CHALLENGE A: Please print the stretch of the mailing list message from "To: David Rio" through "5 already running." word for word.

DOCUMENT EXCERPT:

--------------------------------------------------

Subject: Re: Dual opteron system, bge driver (fatal protection fault)
To: David Rio Deiros <drio@eracks.com>
From: Johnny C. Lam <jlam@NetBSD.org>
List: port-amd64
Date: 09/29/2004 21:29:10
On Wed, Sep 29, 2004 at 11:41:13AM -0700, David Rio Deiros wrote:
>
> I am trying to get working NetBSD (amd-64 port) in a dual opteron
> system (checkout the dmesg output at the end of this email).
> In the core of the system I have a TYAN Thunder K8S PRO motherboard.
> It comes with thre NICs. One 100MEthernet and two gigabit ethernets
> (BCM5704C chipset). The computer comes with a 3ware 7506 4 ports
> RAID controller. I have a RAID 5 already running.
> I installed NetBSD 2.0_BETA (This iso: ftp://ftp.netbsd.org/pub/
> NetBSD/arch/amd64/iso/netbsd-amd64-latest.iso).

--------------------------------------------------

EXERCISE MATERIALS:
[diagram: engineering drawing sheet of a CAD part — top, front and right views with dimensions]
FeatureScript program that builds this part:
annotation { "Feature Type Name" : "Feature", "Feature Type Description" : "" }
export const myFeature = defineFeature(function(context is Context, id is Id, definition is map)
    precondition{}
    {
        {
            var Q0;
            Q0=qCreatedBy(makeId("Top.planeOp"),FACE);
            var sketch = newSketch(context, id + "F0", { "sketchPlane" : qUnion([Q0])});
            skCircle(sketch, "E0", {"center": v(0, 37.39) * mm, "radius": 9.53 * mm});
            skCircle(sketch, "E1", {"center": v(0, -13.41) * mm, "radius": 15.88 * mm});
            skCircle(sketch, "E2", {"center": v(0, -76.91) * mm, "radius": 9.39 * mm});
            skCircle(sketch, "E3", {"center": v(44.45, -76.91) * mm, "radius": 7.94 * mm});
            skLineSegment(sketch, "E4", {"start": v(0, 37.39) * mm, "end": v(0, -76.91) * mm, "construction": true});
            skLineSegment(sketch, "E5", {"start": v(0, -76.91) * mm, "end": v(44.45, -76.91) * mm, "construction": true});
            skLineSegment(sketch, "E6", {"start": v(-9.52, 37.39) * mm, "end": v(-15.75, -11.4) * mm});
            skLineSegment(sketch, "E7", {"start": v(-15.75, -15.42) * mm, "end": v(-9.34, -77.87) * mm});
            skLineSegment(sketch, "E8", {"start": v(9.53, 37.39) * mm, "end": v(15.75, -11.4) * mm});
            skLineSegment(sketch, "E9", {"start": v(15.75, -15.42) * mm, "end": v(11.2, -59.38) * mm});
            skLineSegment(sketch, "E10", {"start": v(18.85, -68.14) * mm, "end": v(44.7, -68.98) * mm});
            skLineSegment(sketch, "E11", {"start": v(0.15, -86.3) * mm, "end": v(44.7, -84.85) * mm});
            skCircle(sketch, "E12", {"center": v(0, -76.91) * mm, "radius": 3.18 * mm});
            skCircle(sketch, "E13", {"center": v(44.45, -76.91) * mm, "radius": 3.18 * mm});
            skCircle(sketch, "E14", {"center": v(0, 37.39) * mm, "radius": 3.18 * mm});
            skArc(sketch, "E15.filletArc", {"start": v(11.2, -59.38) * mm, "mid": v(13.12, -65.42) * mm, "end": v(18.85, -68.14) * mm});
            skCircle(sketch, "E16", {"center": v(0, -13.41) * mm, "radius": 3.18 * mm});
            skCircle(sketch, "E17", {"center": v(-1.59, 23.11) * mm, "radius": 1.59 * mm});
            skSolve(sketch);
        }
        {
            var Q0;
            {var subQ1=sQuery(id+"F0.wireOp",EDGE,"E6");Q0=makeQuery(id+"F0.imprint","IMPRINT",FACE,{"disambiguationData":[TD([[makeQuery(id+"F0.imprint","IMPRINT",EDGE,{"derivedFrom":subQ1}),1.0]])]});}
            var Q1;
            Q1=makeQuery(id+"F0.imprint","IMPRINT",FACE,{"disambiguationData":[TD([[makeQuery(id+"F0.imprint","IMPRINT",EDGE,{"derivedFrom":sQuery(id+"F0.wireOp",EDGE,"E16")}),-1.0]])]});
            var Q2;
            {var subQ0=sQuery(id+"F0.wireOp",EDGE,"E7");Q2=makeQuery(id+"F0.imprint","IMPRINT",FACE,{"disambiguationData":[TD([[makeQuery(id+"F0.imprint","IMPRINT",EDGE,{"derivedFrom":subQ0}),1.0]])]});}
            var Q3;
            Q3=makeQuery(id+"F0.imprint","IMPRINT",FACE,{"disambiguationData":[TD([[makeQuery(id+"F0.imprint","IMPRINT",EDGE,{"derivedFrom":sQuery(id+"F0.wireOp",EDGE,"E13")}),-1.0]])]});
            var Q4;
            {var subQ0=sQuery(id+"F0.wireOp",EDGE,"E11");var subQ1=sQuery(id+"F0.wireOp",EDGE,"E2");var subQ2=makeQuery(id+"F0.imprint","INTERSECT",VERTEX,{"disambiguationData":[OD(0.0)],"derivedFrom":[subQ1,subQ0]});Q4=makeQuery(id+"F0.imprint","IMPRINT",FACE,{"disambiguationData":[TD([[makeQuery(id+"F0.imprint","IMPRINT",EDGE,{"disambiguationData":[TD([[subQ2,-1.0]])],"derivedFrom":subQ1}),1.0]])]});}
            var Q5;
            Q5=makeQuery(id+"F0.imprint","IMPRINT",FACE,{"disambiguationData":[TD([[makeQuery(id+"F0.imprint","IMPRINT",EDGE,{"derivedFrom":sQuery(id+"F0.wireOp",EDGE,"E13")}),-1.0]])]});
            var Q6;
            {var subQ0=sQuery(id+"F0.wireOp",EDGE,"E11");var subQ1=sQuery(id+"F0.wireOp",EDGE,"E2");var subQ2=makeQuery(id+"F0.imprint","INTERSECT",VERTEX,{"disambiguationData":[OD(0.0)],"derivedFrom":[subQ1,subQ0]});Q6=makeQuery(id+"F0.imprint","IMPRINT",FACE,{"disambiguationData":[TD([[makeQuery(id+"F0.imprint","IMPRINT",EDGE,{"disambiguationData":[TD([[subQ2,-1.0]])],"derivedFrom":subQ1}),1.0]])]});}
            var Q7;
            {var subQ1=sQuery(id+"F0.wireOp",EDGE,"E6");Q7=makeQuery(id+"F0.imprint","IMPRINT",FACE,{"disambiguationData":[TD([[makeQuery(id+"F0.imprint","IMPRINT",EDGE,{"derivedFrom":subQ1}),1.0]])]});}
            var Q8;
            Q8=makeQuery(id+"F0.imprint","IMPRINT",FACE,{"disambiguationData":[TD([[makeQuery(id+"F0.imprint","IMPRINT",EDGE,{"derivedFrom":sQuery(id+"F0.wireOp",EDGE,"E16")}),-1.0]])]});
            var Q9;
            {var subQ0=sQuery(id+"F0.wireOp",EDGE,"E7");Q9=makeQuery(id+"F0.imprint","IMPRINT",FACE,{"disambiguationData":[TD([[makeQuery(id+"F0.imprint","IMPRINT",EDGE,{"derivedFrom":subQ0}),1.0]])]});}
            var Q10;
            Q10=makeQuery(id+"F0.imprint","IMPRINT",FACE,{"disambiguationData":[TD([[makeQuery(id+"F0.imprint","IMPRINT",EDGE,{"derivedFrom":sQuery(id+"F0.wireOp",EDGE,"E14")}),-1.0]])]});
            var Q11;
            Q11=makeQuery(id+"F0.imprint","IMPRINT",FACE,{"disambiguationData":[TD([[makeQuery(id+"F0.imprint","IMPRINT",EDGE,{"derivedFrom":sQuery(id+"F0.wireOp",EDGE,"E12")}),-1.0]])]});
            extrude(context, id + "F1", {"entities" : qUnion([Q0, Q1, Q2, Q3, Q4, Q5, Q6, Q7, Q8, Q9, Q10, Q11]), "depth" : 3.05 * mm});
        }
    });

--------------------------------------------------

CHALLENGE B: Update the listing from its start through the line containing "var sketch = newSketch(context, id" by replacing "myFeature" with "partFeature". Return only those lines.

FINAL RESULT A:
To: David Rio Deiros <drio@eracks.com>
From: Johnny C. Lam <jlam@NetBSD.org>
List: port-amd64
Date: 09/29/2004 21:29:10
On Wed, Sep 29, 2004 at 11:41:13AM -0700, David Rio Deiros wrote:
>
> I am trying to get working NetBSD (amd-64 port) in a dual opteron
> system (checkout the dmesg output at the end of this email).
> In the core of the system I have a TYAN Thunder K8S PRO motherboard.
> It comes with thre NICs. One 100MEthernet and two gigabit ethernets
> (BCM5704C chipset). The computer comes with a 3ware 7506 4 ports
> RAID controller. I have a RAID 5 already running.

FINAL RESULT B:
[diagram: engineering drawing sheet of a CAD part — top, front and right views with dimensions]
FeatureScript program that builds this part:
annotation { "Feature Type Name" : "Feature", "Feature Type Description" : "" }
export const partFeature = defineFeature(function(context is Context, id is Id, definition is map)
    precondition{}
    {
        {
            var Q0;
            Q0=qCreatedBy(makeId("Top.planeOp"),FACE);
            var sketch = newSketch(context, id + "F0", { "sketchPlane" : qUnion([Q0])});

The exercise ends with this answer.